Tooting Bec Lido, which gets a new pump house this year, has been a mecca for overheated or over-brave swimmers for 106 years. Here TOBY PORTER outlines its extraordinary history.

Women were only allowed to swim at Tooting Bathing Lake one day a week – and without men present – until 1931.

And even once there was mixed bathing, an “aerator”, or fountain, was installed to ensure the water was properly cleaned.

Because women, it was thought apparently, needed higher standards of hygiene to men.

It was men only at the lido until 1931.

It was clearly a very different time, now that we know women can swim, run and fight with the muckiest of men.

Like Brad Pitt, for example.

The alternating bright red, yellow, and green doors of the changing cubicles seen above the turquoise water have made the pool a popular location for adverts and movies.

Pitt’s boxing “pool” scene in Snatch was filmed at the lido.

The pool is one of Britain’s oldest open-air baths – it opened to the public on Saturday, July 28. 1906 as the Tooting Bathing-Lake.

Some women swimmers and dignitaries on Christmas morning in 1989

Digging the lake had been suggested by the Reverend John Hendry Anderson, Rector of Tooting, as a project to provide work for unemployed local men.

The rector of Tooting Graveney from 1897 and Mayor of Wandsworth in 1904–05 also helped create Tooting Library.

He died in Tooting in 1913 and there is a memorial to him in Holy Trinity church, Tooting, though sadly not in the shape of a pair of trunks.

The lido holds more than one million gallons of water.

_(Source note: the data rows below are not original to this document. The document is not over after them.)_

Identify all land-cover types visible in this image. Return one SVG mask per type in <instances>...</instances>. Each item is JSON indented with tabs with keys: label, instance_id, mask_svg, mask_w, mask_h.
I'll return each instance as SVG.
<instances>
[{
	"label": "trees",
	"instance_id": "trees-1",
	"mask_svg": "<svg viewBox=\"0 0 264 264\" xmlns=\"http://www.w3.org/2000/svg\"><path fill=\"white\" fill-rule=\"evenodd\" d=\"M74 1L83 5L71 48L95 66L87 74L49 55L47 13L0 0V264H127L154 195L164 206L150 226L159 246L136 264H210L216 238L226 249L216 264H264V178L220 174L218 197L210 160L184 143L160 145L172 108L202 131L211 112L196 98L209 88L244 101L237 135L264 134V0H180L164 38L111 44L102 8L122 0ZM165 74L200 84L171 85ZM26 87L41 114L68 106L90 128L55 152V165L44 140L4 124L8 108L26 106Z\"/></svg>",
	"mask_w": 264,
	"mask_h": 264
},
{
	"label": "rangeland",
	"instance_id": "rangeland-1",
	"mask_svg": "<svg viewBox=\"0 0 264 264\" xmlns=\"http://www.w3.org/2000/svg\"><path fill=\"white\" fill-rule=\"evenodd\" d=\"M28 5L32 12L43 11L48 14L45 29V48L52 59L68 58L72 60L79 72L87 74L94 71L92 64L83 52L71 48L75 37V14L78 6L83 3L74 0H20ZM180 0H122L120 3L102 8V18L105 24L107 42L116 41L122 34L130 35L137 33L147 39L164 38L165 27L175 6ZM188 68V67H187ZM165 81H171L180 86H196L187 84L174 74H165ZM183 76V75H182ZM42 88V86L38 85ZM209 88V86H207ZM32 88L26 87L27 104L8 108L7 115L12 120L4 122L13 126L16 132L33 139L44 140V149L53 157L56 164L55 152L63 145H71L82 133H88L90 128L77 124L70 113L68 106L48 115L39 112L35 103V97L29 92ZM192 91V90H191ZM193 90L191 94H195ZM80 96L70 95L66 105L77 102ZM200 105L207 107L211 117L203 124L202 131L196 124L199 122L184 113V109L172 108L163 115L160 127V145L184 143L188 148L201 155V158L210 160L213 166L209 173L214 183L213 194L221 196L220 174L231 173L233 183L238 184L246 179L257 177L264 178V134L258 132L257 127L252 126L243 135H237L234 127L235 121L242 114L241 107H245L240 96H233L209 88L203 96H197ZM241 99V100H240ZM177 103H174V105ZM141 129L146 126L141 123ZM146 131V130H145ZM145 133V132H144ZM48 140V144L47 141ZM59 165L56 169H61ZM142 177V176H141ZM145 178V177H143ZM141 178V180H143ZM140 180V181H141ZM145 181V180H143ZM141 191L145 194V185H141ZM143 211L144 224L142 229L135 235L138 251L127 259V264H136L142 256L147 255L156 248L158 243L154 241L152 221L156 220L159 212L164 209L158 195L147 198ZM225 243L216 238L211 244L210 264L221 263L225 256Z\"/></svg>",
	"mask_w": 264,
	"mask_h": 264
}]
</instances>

It is 91.5metres long, with a separate pool for toddlers, a cafe and space for sunbathing and picnics.

Segregation of the sexes was enforced from its opening, with women and girls confined to one morning a week until 1931, and then only at specified times.

Male swimmers only at Christmas 1929

Five years later, in 1936, a cafe was built along with cubicles with proper doors. It was only around this time that the pool became known as a “lido” – when the term came into widespread use in England.

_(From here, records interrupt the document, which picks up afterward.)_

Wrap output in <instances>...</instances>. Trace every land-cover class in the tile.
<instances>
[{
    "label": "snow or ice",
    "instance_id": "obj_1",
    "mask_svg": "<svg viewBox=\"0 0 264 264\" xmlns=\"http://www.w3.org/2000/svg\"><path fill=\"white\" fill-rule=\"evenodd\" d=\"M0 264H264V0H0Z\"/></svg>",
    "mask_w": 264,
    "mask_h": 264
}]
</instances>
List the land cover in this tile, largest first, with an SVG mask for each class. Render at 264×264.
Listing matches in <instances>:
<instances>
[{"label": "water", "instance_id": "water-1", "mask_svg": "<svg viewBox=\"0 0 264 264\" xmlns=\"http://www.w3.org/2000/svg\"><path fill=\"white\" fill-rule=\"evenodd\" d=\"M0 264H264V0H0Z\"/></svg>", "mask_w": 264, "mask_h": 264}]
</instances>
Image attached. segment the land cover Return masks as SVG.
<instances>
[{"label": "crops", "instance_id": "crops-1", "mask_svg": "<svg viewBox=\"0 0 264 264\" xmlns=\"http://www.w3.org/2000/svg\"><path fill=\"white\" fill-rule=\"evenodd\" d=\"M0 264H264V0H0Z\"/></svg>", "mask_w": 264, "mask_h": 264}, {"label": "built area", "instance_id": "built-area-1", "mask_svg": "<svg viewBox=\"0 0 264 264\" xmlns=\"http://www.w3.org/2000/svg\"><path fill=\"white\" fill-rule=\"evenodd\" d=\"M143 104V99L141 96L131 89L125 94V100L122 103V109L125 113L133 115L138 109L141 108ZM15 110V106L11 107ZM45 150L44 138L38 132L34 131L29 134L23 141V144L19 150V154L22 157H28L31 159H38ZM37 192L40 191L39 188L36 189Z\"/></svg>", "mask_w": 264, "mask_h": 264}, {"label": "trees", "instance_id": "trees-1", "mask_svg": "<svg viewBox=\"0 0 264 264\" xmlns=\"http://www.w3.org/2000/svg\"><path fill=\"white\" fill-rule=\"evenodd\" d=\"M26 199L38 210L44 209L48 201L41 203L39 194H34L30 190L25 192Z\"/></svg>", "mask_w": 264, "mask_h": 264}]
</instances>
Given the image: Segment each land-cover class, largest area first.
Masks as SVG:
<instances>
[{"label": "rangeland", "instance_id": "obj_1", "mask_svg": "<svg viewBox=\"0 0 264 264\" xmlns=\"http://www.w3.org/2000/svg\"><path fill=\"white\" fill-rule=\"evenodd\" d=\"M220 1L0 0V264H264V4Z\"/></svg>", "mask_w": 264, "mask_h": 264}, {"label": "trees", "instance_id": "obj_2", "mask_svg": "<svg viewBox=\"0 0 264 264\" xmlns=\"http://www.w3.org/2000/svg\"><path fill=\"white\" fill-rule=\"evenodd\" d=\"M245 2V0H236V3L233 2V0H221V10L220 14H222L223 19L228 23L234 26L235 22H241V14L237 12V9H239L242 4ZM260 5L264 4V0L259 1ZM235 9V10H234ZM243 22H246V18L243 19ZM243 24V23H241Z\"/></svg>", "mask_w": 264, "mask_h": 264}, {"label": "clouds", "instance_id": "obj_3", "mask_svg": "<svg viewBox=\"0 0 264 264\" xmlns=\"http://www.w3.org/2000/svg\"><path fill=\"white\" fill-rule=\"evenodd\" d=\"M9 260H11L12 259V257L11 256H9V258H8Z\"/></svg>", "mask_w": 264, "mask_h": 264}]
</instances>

It was nearly closed as a result of Wandsworth council’s financial cutbacks in the early 1990s, which led to the closure of the borough’s other lido at King George’s Park.

It was saved as a result of the campaigning efforts of the South London Swimming Club (SLSC), who took over the management of the lido outside the summer season.

Since 1999, improvements have been made to the lido.

Breaking the winter ice on the water, also right

The most visible – and controversial at the time – was the move of the public entrance to the northern shallow end.

This ended the need for children and non-swimmers to pass along the narrow paths at the southern deep end.

The new entrance was initially highly visible from across the common, reduced the lido’s seclusion, and made the lido’s northern terrace windier.

Plantings of willow trees outside the entrance made it more invisible from the surrounding roads.

The pool was drained and repainted in 2005 before a summer programme of events to celebrate its centenary.

A fancy hat competition held by lido swimmers

New lining and paving was done in the winter of 2006–07.

The lido reopened to members of the SLSC in March 2007, when they hosted the Cold Water Championships.

It was labelled “a South London treasure” by The Daily Telegraph and named by Time Out magazine as the best in place in the capital for “uninterrupted swimming” and as the “Best Outdoor Swim in London” in The London Pools Campaign’s Golden Goggles Award.

In 2017 a new £900,000 pavilion building was built at the deep end of the pool on the site of the former entrance.

It provides a new all-year round sports hall, workout space, events and training courses and a new courtyard for sunbathing space.

The lido is only open to the general public from late May to the end of September every year.

But if you like a freezing swim on a winter’s night, it is home to the SLSC who have exclusive use of the lido during the winter months – 7am-2pm.